Exercise objective
Search the entries for the word "translate". Copy every line where it turns up.

====== Material provided ======

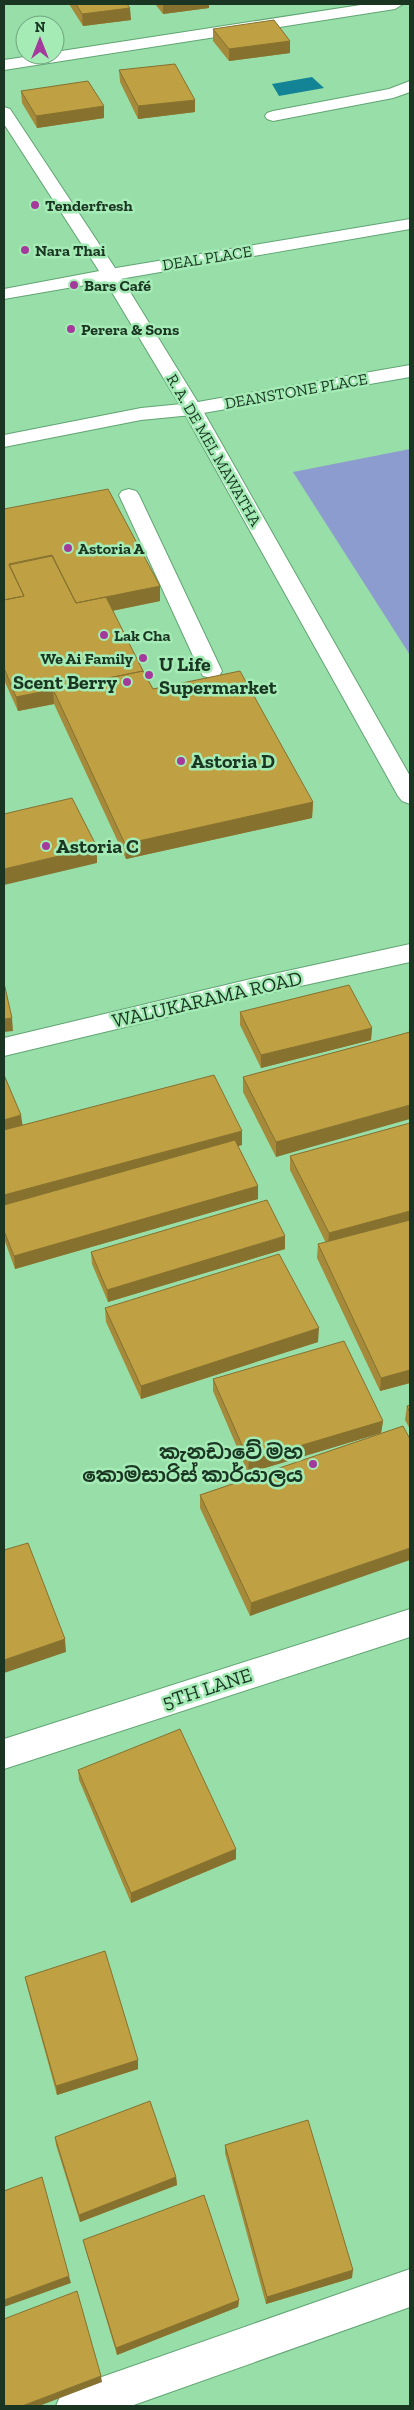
<svg xmlns="http://www.w3.org/2000/svg" width="414" height="2410" viewBox="0 0 414 2410" font-family="'Zilla Slab','Noto Sans Sinhala',serif">
	<rect width="100%" height="100%" fill="#98dea9"/>
	<path fill="#8d9cce" d="M410 449V655L293 472Z"/>
	<path fill="#138495" d="M312 77 324 88 279 96 272 84Z"/>
	<g fill="none" stroke-linecap="round" stroke-linejoin="round">
		<defs>
			<path id="service" d="M410 81V92L393 98 273 121 267 119 265 116 267 113 273 111 389 89Z
				M129 489 136 491 139 495 222 671 219 676 211 678 203 676 200 671 119 495 122 491Z"/>
			<path id="minor" d="M410 219V229L4 299V289L110 269Z
				M410 365V377L192 415 141 420 4 447V435L141 408 192 403Z
				M410 944V962L255 996 4 1056V1038L255 978Z
				M410 2269V2307L131 2406H56L62 2392 76 2386Z"/>
			<path id="secondary" d="M367 4H403L395 9 4 70V60L38 55H55V52Z
				M410 1609V1637L4 1769V1739Z"/>
			<path id="trunk" d="M4 107 10 109 12 112 119 274 202 409 410 776V804L402 801 398 796 182 409 101 274 4 124Z"/>
		</defs>
		<use href="#service" stroke="#60a472" stroke-width="2"/>
		<use href="#minor" stroke="#60a472" stroke-width="2"/>
		<use href="#secondary" stroke="#60a472" stroke-width="2"/>
		<use href="#trunk" stroke="#60a472" stroke-width="2"/>
		<use href="#service" fill="#fff" fill-rule="evenodd"/>
		<use href="#minor" fill="#fff" fill-rule="evenodd"/>
		<use href="#secondary" fill="#fff" fill-rule="evenodd"/>
		<use href="#trunk" fill="#fff" fill-rule="evenodd"/>
	</g>
	<path fill="#a48a3a" d="M69 4H127L131 20 83 26Z
		M155 4H209V8L163 14Z
		M213 29 290 41V53L229 61 213 41Z
		M119 70 195 112 138 119 120 82Z
		M21 91 104 118 37 128 22 103Z
		M4 509 160 601 112 611 153 689 313 802 312 818 126 859 54 704 18 711 4 680Z
		M240 1012 372 1028 371 1040 261 1068 240 1025Z
		M410 1032 276 1157 243 1092V1077Z
		M4 1075 22 1126 242 1145 238 1146 258 1186V1199L15 1269 4 1239Z
		M410 1123V1383L380 1391 317 1258 318 1244 326 1243 290 1170V1156Z
		M285 1249 108 1302 92 1264 91 1252Z
		M105 1308 318 1342 141 1399 106 1322Z
		M213 1379 383 1421 381 1433 248 1473 213 1391Z
		M410 1405V1429L405 1420 407 1406Z
		M403 1426 250 1616 200 1508V1495Z
		M78 1770 236 1859 131 1903 79 1780Z
		M25 1977 138 2060V2069L57 2095 27 1986Z
		M55 2137 176 2177 177 2185 80 2222 56 2145Z
		M225 2145 352 2278 266 2304 225 2153Z
		M83 2240 239 2300 238 2307 117 2355 85 2248Z"/>
	<path fill="#86712f" d="M163 4H209V8L163 14Z
		M130 8 131 20 83 26 82 14Z
		M290 41V53L229 61V49Z
		M195 100V112L138 119V106Z
		M104 106V118L37 128 36 116Z
		M160 586V601L77 618 76 603Z
		M143 671 53 689 54 704 18 711 16 697Z
		M313 802 312 818 126 859 125 844Z
		M97 847V863L4 885V869Z
		M12 1018 13 1031 4 1032V1019Z
		M372 1028 371 1040 261 1068V1055Z
		M410 1105V1119L276 1157V1142Z
		M21 1115 23 1128 4 1133V1120Z
		M242 1131V1145L4 1210V1195Z
		M258 1186V1199L15 1269 14 1256Z
		M410 1211V1224L328 1248 329 1233Z
		M285 1236V1249L108 1302 107 1290Z
		M319 1328 318 1342 141 1399V1386Z
		M410 1370V1383L380 1391 381 1378Z
		M383 1421 381 1433 248 1473 249 1461Z
		M410 1548V1560L250 1616 251 1603Z
		M65 1639 66 1652 4 1673V1660Z
		M236 1849V1859L131 1903V1893Z
		M138 2060V2069L57 2095 56 2086Z
		M176 2177 177 2185 80 2222 79 2215Z
		M353 2270 352 2278 266 2304 267 2297Z
		M69 2276 71 2283 4 2307V2300Z
		M239 2300 238 2307 117 2355 116 2348Z
		M101 2376 102 2382 39 2406H22Z"/>
	<path fill="#bfa143" stroke="#86712f" d="M76 4H127L130 8 82 14Z
		M274 20 290 41 229 49 213 29Z
		M175 64 195 100 138 106 119 70Z
		M88 81 104 106 36 116 21 91Z
		M108 489 160 586 76 603 52 555 9 564 24 596 4 600V509Z
		M52 556 76 603 106 597 143 671 16 697 4 668V600L24 596 9 565Z
		M143 671 153 689 240 671 313 802 125 844 53 689Z
		M72 798 97 847 4 869V814Z
		M4 983 12 1018 4 1019Z
		M349 985 372 1028 261 1055 240 1012Z
		M410 1032V1105L276 1142 243 1077Z
		M4 1075 21 1115 4 1120Z
		M214 1075 242 1131 4 1195V1130Z
		M410 1123V1211L329 1233 290 1156Z
		M235 1140 258 1186 14 1256 4 1231V1205Z
		M267 1200 285 1236 107 1290 91 1252Z
		M410 1220V1370L381 1378 318 1244Z
		M279 1254 319 1328 141 1386 105 1308Z
		M344 1341 383 1421 249 1461 213 1379Z
		M410 1405V1413L407 1406Z
		M403 1426 410 1439V1548L251 1603 200 1495Z
		M28 1543 65 1639 4 1660V1550Z
		M180 1729 236 1849 131 1893 78 1770Z
		M105 1951 138 2060 56 2086 25 1977Z
		M150 2101 176 2177 79 2215 55 2137Z
		M308 2120 353 2270 267 2297 225 2145Z
		M42 2177 69 2276 4 2300V2191Z
		M204 2195 239 2300 116 2348 83 2240Z
		M77 2291 101 2376 22 2406H4V2319Z"/>
	<g fill="#a43a9b" stroke="#a5ebb6" stroke-width="2">
		<circle cx="35" cy="205" r="5"/>
		<circle cx="25" cy="250" r="5"/>
		<circle cx="74" cy="285" r="5"/>
		<circle cx="71" cy="329" r="5"/>
		<circle cx="68" cy="548" r="5"/>
		<circle cx="104" cy="635" r="5"/>
		<circle cx="143" cy="658" r="5"/>
		<circle cx="149" cy="675" r="5"/>
		<circle cx="127" cy="682" r="5"/>
		<circle cx="181" cy="761" r="5"/>
		<circle cx="46" cy="846" r="5"/>
		<circle cx="313" cy="1464" r="5"/>
	</g>
	<g text-anchor="middle" dominant-baseline="central" stroke-width="5" stroke-linejoin="round" paint-order="stroke">
		<g font-size="16" font-weight="bold" fill="#1a3622" stroke="#a5ebb6" text-anchor="start">
			<text x="45" y="205">Tenderfresh</text>
			<text x="35" y="250">Nara Thai</text>
			<text x="84" y="285">Bars Café</text>
			<text x="81" y="329">Perera &amp; Sons</text>
			<text x="78" y="548">Astoria A</text>
			<text x="114" y="635">Lak Cha</text>
			<text x="133" y="658" text-anchor="end">We Ai Family</text>
		</g>
		<g font-size="16" fill="#1a3622" stroke="#a5ebb6">
			<text transform="translate(207 258) rotate(-9)">DEAL PLACE</text>
			<text transform="translate(296 391) rotate(-10)">DEANSTONE PLACE</text>
			<text transform="translate(214 450) rotate(60)">R. A. DE MEL MAWATHA</text>
		</g>
		<g font-size="20" font-weight="bold" fill="#1a3622" stroke="#a5ebb6" text-anchor="start">
			<text x="159" y="664">U Life<tspan x="159" dy="23">Supermarket</tspan></text>
			<text x="117" y="682" text-anchor="end">Scent Berry</text>
			<text x="191" y="761">Astoria D</text>
			<text x="56" y="846">Astoria C</text>
			<text x="303" y="1452" text-anchor="end">කැනඩාවේ මහ<tspan x="303" dy="23">කොමසාරිස් කාර්යාලය</tspan></text>
		</g>
		<g font-size="20" fill="#1a3622" stroke="#a5ebb6">
			<text transform="translate(207 999) rotate(-13)">WALUKARAMA ROAD</text>
			<text transform="translate(207 1688) rotate(-18)">5TH LANE</text>
		</g>
	</g>
	<rect width="414" height="2410" fill="none" stroke="#1a3622" stroke-width="10"/>
	<g transform="translate(40 40)"><circle r="24" fill="#a5ebb6" stroke="#6da37b"/>
	<path d="M0-4L9 19L0 12L-9 19Z" fill="#a43a9b"/>
	<text y="-8" font-size="14" font-weight="bold" text-anchor="middle" fill="#1a3622">N</text>
	</g>
</svg>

======

Solution
			<text transform="translate(207 258) rotate(-9)">DEAL PLACE</text>
			<text transform="translate(296 391) rotate(-10)">DEANSTONE PLACE</text>
			<text transform="translate(214 450) rotate(60)">R. A. DE MEL MAWATHA</text>
			<text transform="translate(207 999) rotate(-13)">WALUKARAMA ROAD</text>
			<text transform="translate(207 1688) rotate(-18)">5TH LANE</text>
	<g transform="translate(40 40)"><circle r="24" fill="#a5ebb6" stroke="#6da37b"/>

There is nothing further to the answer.